BEIRUT (Reuters) - Shooting forced the United Nations to abort a delivery of food and polio vaccines to a besieged area of Damascus after the Syrian government insisted it use a dangerous route, a U.N. spokesman said.
Aid workers in Syria have accused authorities of hampering deliveries to rebel-controlled areas and threatening groups with expulsion if they try to avoid bureaucratic obstacles to help people trapped in an almost three-year-old civil war. Syria blames rebel attacks for aid delays.
The U.N. Relief and Works Agency (UNRWA) said Damascus had authorised a six-truck convoy to deliver food for 6,000 people, 10,000 doses of polio vaccine and medical supplies to the Yarmouk Palestinian district where 15 people are known to have died of malnutrition and 18,000 are trapped by fighting.
UNRWA spokesman Chris Gunness said in a statement Syrian authorities had “required” that it use the southern entrance to Yarmouk.
That meant it had to drive 20 km (12 miles) “through an area of intense and frequent armed conflict, in which numerous armed opposition groups, including some of the most extreme jihadist groups, have a strong and active presence”.
When the convoy passed the southern checkpoint, its Syrian government escort sent a bulldozer to clear the road of debris and it was fired on by unknown assailants.
Machinegun fire erupted and a mortar exploded close to the convoy, Gunness said, and UNRWA’s Syrian security detail told the convoy to withdraw. No one was wounded, he said.
Yarmouk residents have been trapped for months with rebels under a government siege. Opposition activists say the government is using hunger as a weapon of war against its people and the United Nations has called for greater access.
According to the Syrian government, rebels are to blame for firing on aid convoys.
“Amid reports of widespread malnutrition in Yarmouk, amid reports of women dying during childbirth because of shortages of medical care, amid reports of children eating animal feed to survive, this is what happened to the UNRWA convoy,” Gunness said.

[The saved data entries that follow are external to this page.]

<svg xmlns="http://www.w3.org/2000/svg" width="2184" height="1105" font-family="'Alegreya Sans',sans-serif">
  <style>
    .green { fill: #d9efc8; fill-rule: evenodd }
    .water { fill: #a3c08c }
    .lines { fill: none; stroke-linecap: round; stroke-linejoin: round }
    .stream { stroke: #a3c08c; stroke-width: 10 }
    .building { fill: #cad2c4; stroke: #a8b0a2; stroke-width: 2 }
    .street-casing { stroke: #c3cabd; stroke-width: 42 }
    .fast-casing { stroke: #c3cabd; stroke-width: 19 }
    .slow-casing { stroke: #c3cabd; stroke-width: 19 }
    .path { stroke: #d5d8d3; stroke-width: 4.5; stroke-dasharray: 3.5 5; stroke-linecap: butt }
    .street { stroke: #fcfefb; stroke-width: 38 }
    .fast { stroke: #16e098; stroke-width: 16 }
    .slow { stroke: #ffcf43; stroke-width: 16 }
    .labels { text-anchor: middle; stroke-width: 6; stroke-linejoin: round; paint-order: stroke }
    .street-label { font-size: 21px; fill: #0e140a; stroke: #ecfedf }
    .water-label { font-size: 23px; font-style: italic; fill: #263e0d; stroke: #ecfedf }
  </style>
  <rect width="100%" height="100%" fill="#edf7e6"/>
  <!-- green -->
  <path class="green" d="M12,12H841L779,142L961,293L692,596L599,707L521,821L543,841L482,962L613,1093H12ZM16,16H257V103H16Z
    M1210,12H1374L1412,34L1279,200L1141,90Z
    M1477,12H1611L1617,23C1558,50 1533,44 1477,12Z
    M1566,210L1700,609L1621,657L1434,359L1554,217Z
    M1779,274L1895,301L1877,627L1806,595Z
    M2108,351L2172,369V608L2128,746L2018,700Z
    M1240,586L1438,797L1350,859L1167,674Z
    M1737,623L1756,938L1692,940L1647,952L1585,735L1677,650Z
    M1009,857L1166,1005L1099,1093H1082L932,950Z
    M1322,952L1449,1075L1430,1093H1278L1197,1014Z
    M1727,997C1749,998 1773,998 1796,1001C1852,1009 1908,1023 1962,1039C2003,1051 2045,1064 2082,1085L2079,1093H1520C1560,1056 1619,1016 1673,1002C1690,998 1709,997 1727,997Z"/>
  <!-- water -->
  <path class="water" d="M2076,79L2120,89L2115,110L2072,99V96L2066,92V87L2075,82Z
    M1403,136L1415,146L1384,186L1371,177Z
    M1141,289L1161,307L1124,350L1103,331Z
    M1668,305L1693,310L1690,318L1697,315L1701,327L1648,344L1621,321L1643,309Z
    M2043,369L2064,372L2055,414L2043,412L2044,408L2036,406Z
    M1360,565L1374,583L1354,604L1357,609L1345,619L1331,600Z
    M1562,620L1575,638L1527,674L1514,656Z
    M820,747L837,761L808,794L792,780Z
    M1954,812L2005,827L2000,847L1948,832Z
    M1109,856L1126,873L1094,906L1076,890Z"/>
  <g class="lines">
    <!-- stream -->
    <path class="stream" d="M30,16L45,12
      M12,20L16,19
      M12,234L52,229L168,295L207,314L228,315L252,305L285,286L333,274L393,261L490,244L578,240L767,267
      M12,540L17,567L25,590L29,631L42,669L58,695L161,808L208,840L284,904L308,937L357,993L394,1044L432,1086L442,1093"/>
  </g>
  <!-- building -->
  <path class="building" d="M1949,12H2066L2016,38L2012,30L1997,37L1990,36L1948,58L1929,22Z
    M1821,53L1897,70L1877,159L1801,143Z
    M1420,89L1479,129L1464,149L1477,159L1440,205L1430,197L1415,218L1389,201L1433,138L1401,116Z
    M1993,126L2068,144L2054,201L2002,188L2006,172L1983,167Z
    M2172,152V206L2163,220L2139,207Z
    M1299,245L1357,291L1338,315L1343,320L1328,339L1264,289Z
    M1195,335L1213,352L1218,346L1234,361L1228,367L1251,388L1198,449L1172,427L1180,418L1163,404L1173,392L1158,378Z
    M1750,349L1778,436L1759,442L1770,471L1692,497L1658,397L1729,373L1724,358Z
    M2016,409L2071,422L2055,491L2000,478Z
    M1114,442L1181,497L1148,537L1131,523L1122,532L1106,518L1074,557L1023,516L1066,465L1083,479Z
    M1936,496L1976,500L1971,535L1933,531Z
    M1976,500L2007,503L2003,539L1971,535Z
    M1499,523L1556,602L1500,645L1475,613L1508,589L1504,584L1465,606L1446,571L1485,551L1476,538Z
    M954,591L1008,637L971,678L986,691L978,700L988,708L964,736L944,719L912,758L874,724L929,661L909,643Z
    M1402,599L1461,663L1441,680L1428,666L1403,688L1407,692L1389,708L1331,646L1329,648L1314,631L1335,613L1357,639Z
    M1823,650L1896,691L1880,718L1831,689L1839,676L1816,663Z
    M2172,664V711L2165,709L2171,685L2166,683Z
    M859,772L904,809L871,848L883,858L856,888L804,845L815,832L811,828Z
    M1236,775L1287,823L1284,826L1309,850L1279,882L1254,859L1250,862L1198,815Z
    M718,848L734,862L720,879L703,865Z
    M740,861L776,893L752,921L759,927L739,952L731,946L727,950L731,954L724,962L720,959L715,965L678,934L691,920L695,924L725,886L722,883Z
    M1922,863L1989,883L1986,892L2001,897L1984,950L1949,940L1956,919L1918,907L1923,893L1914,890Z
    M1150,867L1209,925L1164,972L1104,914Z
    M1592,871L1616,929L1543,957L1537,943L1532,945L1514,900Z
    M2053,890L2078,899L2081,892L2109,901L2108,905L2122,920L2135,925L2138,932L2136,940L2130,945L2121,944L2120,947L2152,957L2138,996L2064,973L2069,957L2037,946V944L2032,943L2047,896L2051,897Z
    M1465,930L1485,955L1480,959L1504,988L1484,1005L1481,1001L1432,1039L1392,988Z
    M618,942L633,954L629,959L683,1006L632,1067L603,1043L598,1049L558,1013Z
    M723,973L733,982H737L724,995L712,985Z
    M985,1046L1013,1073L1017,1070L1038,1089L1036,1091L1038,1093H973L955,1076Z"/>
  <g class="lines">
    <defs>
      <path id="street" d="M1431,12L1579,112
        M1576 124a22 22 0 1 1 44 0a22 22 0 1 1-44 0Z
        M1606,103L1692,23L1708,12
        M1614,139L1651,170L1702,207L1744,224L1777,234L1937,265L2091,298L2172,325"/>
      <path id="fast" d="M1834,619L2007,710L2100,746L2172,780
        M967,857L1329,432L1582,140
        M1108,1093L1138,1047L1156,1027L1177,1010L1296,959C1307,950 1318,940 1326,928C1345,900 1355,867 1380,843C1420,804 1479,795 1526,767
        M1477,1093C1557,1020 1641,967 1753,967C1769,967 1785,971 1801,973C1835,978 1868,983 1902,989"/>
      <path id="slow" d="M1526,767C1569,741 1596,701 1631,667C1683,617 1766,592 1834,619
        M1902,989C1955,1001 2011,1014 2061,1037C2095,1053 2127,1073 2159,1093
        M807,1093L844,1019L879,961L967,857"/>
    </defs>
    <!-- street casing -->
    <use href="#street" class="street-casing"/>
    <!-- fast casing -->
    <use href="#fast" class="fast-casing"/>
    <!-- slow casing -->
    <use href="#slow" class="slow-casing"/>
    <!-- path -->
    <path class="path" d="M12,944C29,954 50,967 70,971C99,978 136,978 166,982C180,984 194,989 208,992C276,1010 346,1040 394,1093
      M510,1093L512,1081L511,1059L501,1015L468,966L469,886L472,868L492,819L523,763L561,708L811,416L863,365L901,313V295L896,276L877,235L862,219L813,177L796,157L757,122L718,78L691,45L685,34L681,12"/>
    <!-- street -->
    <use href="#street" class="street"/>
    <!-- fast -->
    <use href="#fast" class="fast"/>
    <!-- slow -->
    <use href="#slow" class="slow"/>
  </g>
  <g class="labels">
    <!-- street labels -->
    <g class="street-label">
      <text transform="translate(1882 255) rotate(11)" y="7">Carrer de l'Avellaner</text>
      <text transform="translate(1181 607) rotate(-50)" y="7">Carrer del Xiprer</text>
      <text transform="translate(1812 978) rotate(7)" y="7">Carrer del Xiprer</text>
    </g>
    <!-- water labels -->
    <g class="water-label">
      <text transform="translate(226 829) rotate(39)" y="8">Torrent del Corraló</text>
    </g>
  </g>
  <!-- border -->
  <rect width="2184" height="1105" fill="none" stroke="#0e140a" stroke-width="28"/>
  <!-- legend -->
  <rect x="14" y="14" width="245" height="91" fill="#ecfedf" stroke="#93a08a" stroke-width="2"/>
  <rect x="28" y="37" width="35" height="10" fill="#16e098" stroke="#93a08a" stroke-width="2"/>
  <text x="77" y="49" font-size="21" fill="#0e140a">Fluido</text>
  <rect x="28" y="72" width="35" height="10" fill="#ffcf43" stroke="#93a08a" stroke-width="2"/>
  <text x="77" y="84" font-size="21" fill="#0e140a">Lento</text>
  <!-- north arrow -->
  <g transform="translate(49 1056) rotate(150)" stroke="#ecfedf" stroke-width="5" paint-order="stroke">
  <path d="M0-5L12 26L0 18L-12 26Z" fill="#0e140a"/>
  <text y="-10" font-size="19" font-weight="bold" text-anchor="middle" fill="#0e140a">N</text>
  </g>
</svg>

“This is an extremely disappointing setback for the residents of Yarmouk who continue to live in inhumanely wretched conditions.”
The U.N. spokesman in Damascus, Khaled al-Masri, said in an emailed statement later on Wednesday that U.N. agencies would send urgent food, medicine and winter relief to 20,000 people in areas to the east and west of Damascus on Thursday, districts also besieged by Assad’s forces.
The statement said that the trip, in coordination with the Syrian Arab Red Crescent, had been agreed on with the Foreign Ministry and that further access had been promised.
It said the U.N. “hopes to be able to send similar assistance to other areas that have not been previously accessed, and this is what has been agreed (with the Foreign Ministry).”
International donors pledged more than $2.4 billion (1.4 billion pounds) on Wednesday for the U.N. aid efforts in Syria, U.N. Secretary-General Ban Ki-moon said, following the largest appeal in U.N. history last month, for $6.5 billion.
At the conference in Kuwait, U.N. humanitarian chief Valerie Amos said all sides in the conflict had shown “total disregard for their responsibilities under international humanitarian and human rights law”.
Aside from government restrictions, a member of an opposition aid group in northwest Syria said his organisation had cancelled shipments of flour and food in Idlib province due to internecine fighting among rebel groups.
Tarek Abdul Haq said the clashes between the al Qaeda-linked Islamic State of Iraq and the Levant and other groups had made deliveries too dangerous as aid workers could be accused by either side of working for the other.
“As an activist, I am not able to cross (rebel) checkpoints from either side for fear of arrest,” he said from the Turkish border.